Job item:
Go through the records below and set each one down exactly, leaving out any pictures.

Material for the task:
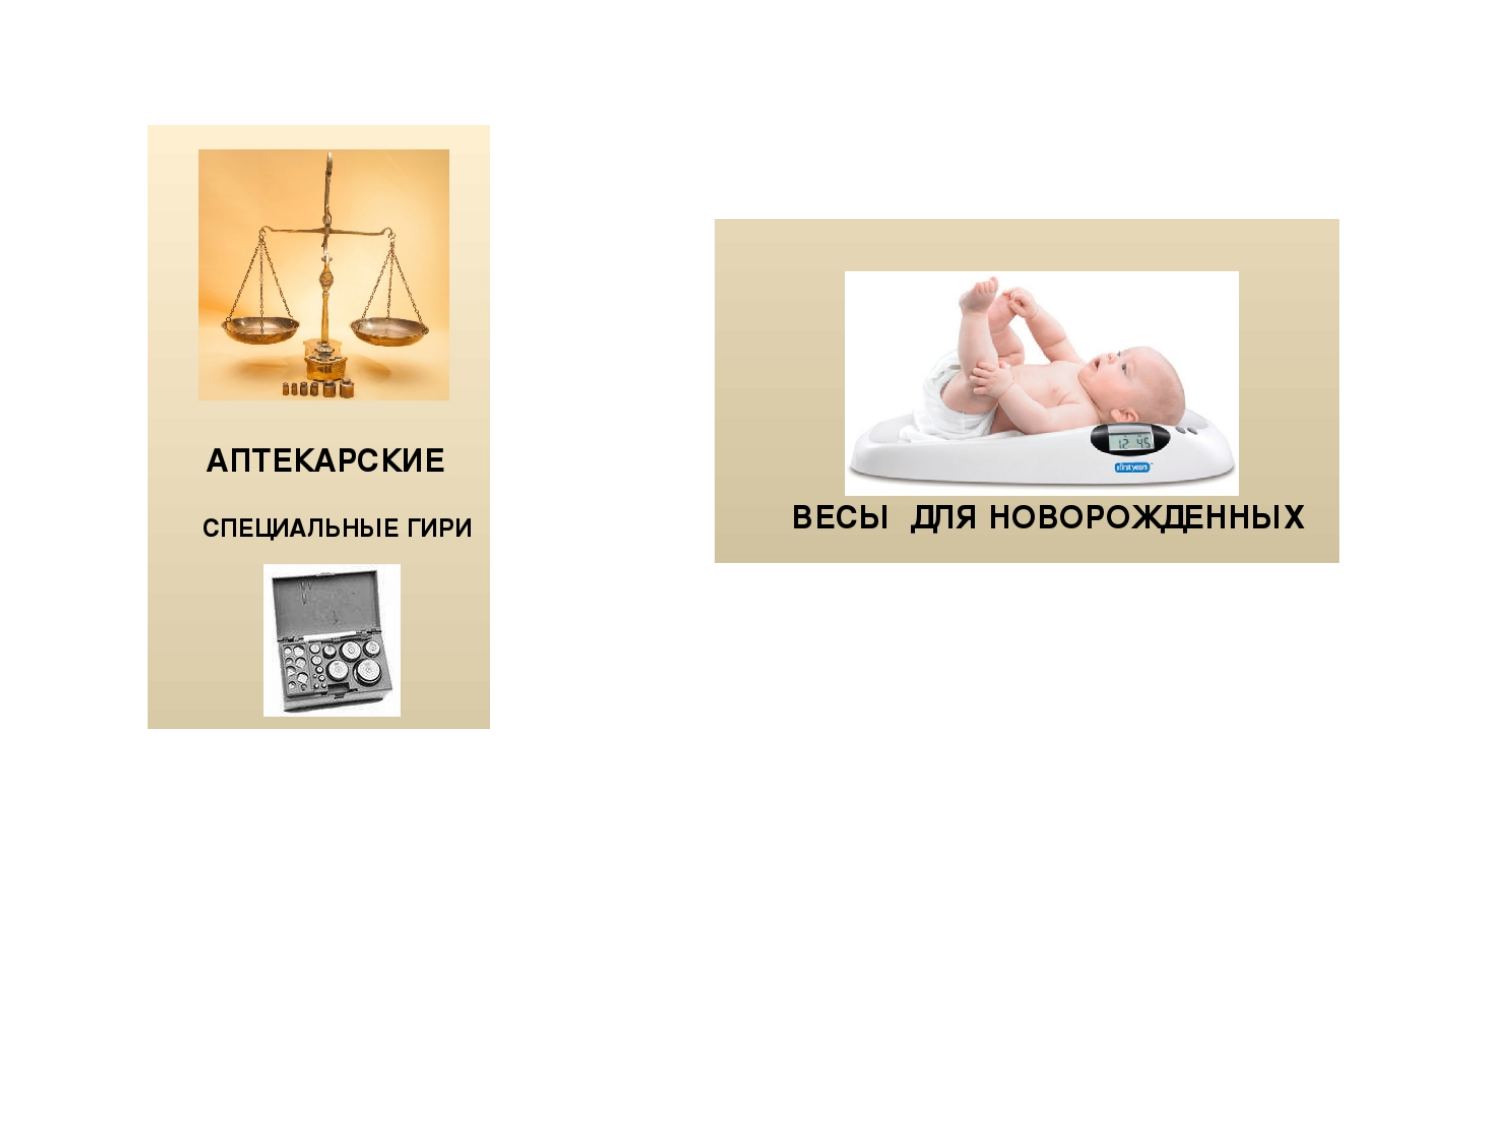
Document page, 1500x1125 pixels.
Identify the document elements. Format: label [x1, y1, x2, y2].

picture [714, 219, 1340, 564]
picture [147, 125, 491, 729]
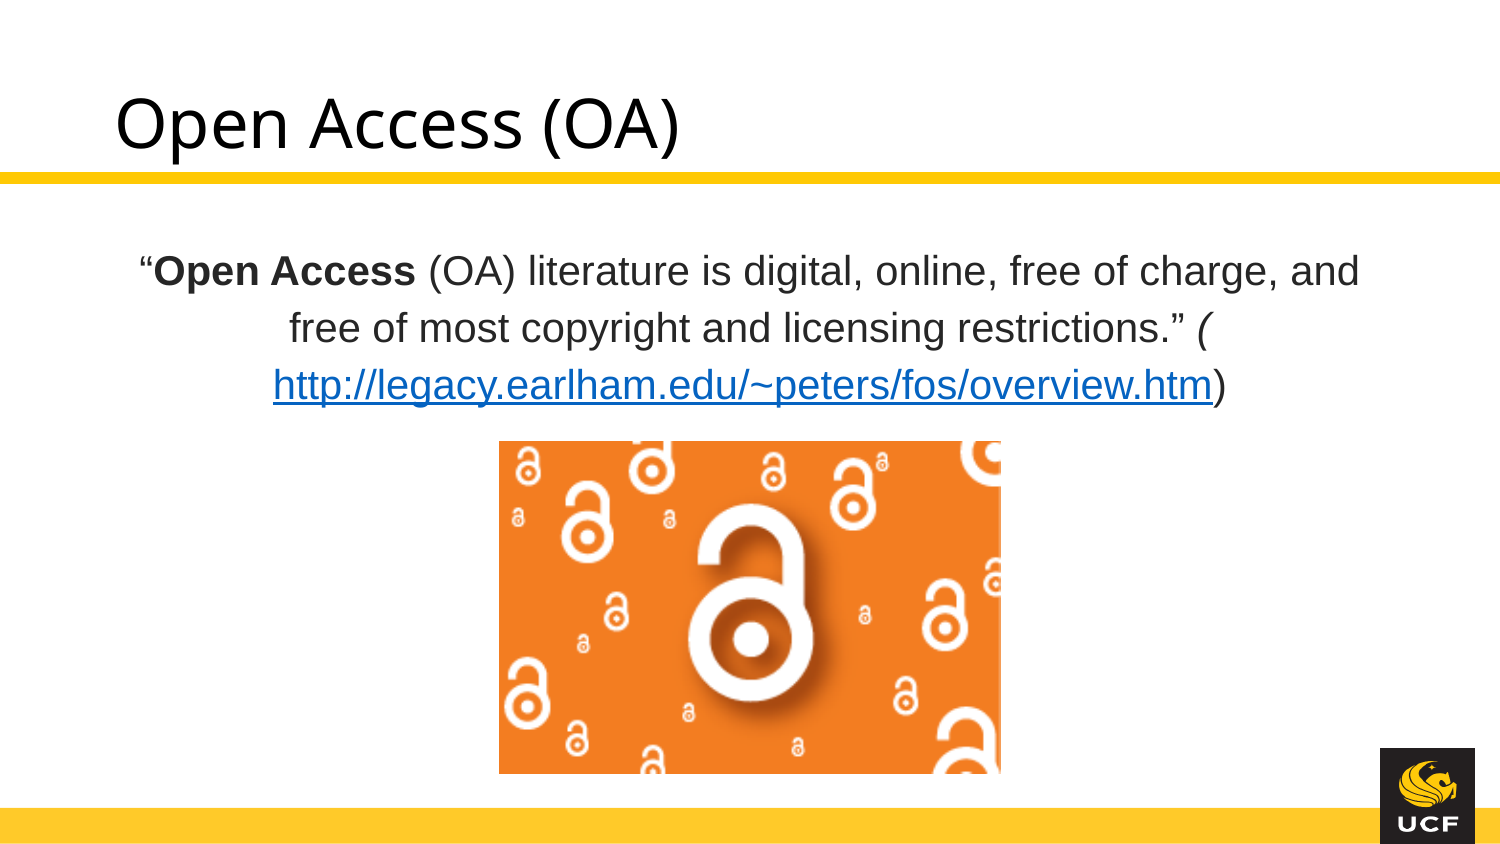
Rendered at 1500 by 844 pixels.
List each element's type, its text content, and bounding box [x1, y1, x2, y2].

Task solution:
Document page, 1500x1125 pixels.
Identify the document elements. Format: label [x1, y1, x2, y2].

picture [714, 219, 1340, 564]
picture [147, 125, 491, 729]
Rendered at 1500 by 844 pixels.
List each element's type, its text content, and bounding box [x1, y1, x2, y2].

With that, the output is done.